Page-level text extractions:

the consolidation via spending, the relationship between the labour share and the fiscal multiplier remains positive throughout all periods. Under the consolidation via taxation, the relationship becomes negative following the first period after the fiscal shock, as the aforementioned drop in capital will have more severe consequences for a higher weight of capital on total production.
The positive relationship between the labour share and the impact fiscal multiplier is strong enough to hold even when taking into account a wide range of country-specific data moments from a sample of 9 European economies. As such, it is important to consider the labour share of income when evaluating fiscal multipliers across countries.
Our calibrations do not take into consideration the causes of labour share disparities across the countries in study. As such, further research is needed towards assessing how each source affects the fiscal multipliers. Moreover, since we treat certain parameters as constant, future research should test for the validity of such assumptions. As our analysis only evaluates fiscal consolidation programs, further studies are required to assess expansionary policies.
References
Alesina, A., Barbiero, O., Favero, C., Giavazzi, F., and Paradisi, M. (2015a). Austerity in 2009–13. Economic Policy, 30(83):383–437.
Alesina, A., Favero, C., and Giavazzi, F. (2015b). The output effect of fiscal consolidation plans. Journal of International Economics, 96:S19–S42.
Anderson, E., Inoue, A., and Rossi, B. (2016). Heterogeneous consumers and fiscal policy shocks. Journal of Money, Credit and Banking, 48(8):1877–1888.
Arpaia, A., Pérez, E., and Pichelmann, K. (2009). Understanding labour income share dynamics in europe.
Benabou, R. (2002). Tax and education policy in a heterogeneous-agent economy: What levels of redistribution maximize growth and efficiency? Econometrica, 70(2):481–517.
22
--
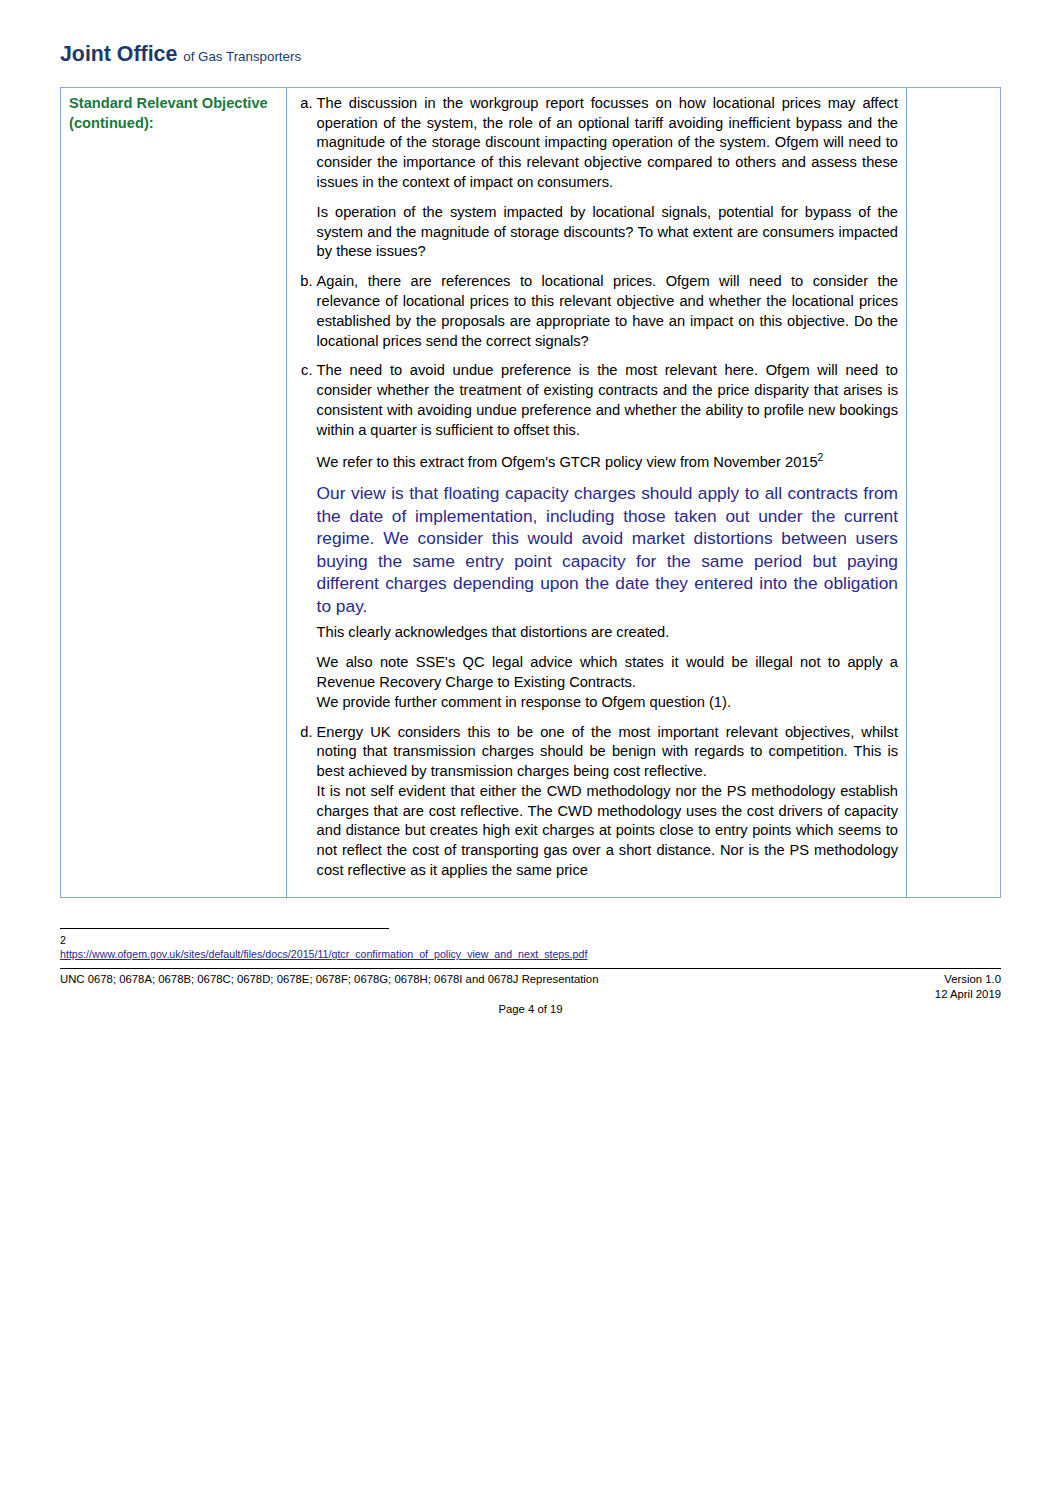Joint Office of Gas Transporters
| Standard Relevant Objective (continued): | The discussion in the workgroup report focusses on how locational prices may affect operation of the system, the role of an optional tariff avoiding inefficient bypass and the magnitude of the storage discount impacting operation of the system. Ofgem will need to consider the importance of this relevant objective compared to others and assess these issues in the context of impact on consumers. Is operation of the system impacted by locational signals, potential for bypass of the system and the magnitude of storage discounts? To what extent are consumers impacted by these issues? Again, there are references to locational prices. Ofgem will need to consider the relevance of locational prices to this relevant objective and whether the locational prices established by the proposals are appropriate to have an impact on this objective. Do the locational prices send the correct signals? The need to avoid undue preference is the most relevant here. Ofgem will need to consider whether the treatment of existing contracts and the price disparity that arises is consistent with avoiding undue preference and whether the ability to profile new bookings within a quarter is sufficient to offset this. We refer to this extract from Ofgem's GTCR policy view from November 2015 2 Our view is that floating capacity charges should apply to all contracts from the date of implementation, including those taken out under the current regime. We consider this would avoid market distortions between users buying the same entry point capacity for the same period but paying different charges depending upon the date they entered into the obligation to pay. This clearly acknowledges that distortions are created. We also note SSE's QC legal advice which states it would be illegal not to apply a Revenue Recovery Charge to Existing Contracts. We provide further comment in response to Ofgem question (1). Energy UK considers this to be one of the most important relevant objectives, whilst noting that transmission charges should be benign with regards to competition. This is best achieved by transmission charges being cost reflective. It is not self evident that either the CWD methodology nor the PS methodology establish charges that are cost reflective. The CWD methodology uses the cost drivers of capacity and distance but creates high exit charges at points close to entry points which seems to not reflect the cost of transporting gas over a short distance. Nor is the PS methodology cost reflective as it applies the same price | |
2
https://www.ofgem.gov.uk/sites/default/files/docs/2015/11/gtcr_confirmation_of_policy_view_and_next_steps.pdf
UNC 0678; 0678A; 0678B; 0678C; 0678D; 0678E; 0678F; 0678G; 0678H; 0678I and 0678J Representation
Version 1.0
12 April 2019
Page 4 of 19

▸ **WORK INSTRUCTION**: Only lines with the word "Journal" are wanted, so copy each one from the records.

▸ **EXERCISE OUTPUT**:
Alesina, A., Favero, C., and Giavazzi, F. (2015b). The output effect of fiscal consolidation plans. Journal of International Economics, 96:S19–S42.
Anderson, E., Inoue, A., and Rossi, B. (2016). Heterogeneous consumers and fiscal policy shocks. Journal of Money, Credit and Banking, 48(8):1877–1888.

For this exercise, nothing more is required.